─── EXTRACTED TEXT ───
The Coming Elections

The Right’s Sleight of Hand

by PAT WILLIAMS

Too often in politics when the going gets tough, the tough head for the door.

That’s what faces George W. Bush in this election year as Republican incumbents, particularly those in the U.S. Senate and House, scurry away from his failing presidency. South Dakota’s Republican U.S. Senator John Thune, currently campaigning for a leadership position within his party’s hierarchy, has this advice for his colleagues "distance yourselves from the President." That piece of political strategy is not new to candidates of either party. In the mid- 1990s some Democratic candidates temporarily distanced themselves from President Bill Clinton and Republicans in the early 70s deserted Richard Nixon.

This year, however, the political abandonment means something very different. The current political shelter-seeking has much more to do with protecting failed policy than it does dissing an unpopular president. From raging deficits at home to the political wreckage in the Middle East, the ruins of bad federal policy of the Far Right ideologues litters the landscape.

In poll after poll, Americans, including Rocky Mountain westerners, seem on the verge of punishing those Republicans for their failed policies. The arch conservative members of the U.S. House and Senate, who have either written or rubber stamped new laws that have moved American policy farther to the right of center than anyone can remember, are now hoping beyond rational hope that the voters will assign all blame to George W. Bush and little or none to the missteps of right wing policy.

The president, already an apparent lame duck in the middle of his second term, is seen as expendable. The public widely discounts his competence with a whopping 67% of people, in the latest Associated Press poll, believing that "the United States is heading in the wrong direction."
─── EXTRACTED RECORDS ───
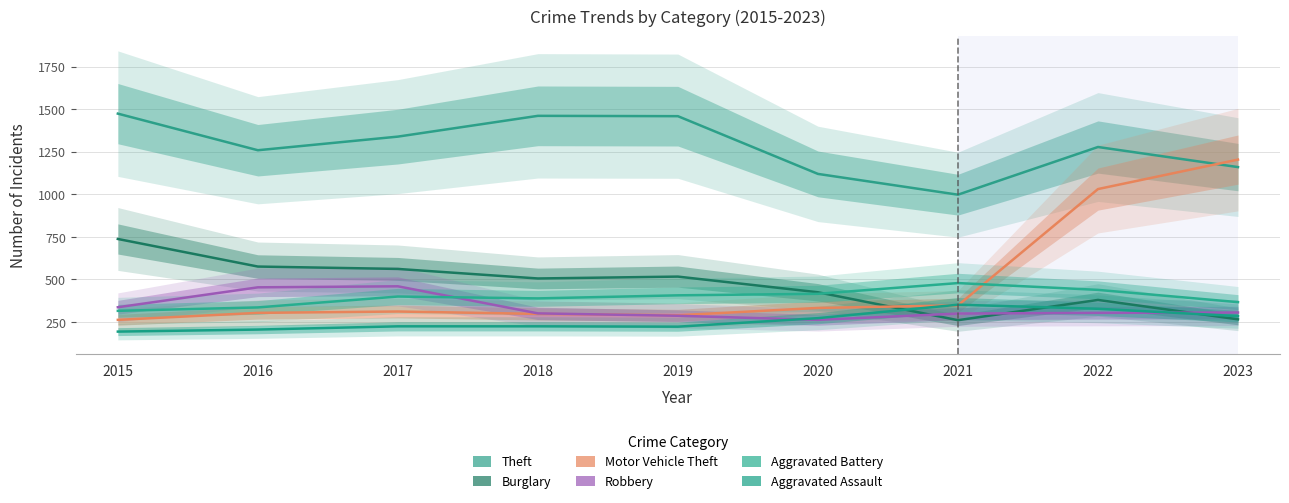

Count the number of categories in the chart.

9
───
─── EXTRACTED RECORDS ───
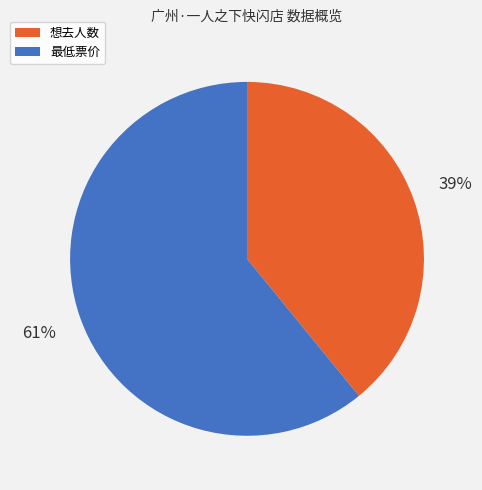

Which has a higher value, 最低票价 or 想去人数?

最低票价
───
WHAT YOU NEED TO DO:
Answer these from the article on the coming elections:
1. Which senator advised his colleagues to "distance yourselves from the President"?
2. Which president did Republicans desert in the early 70s?
3. In the latest Associated Press poll, what share of people believed the country is heading in the wrong direction?
Use only the article on the coming elections, not the material.

TASK SOLUTION:
1. John Thune, South Dakota's Republican U.S. Senator.
2. Richard Nixon.
3. 67%.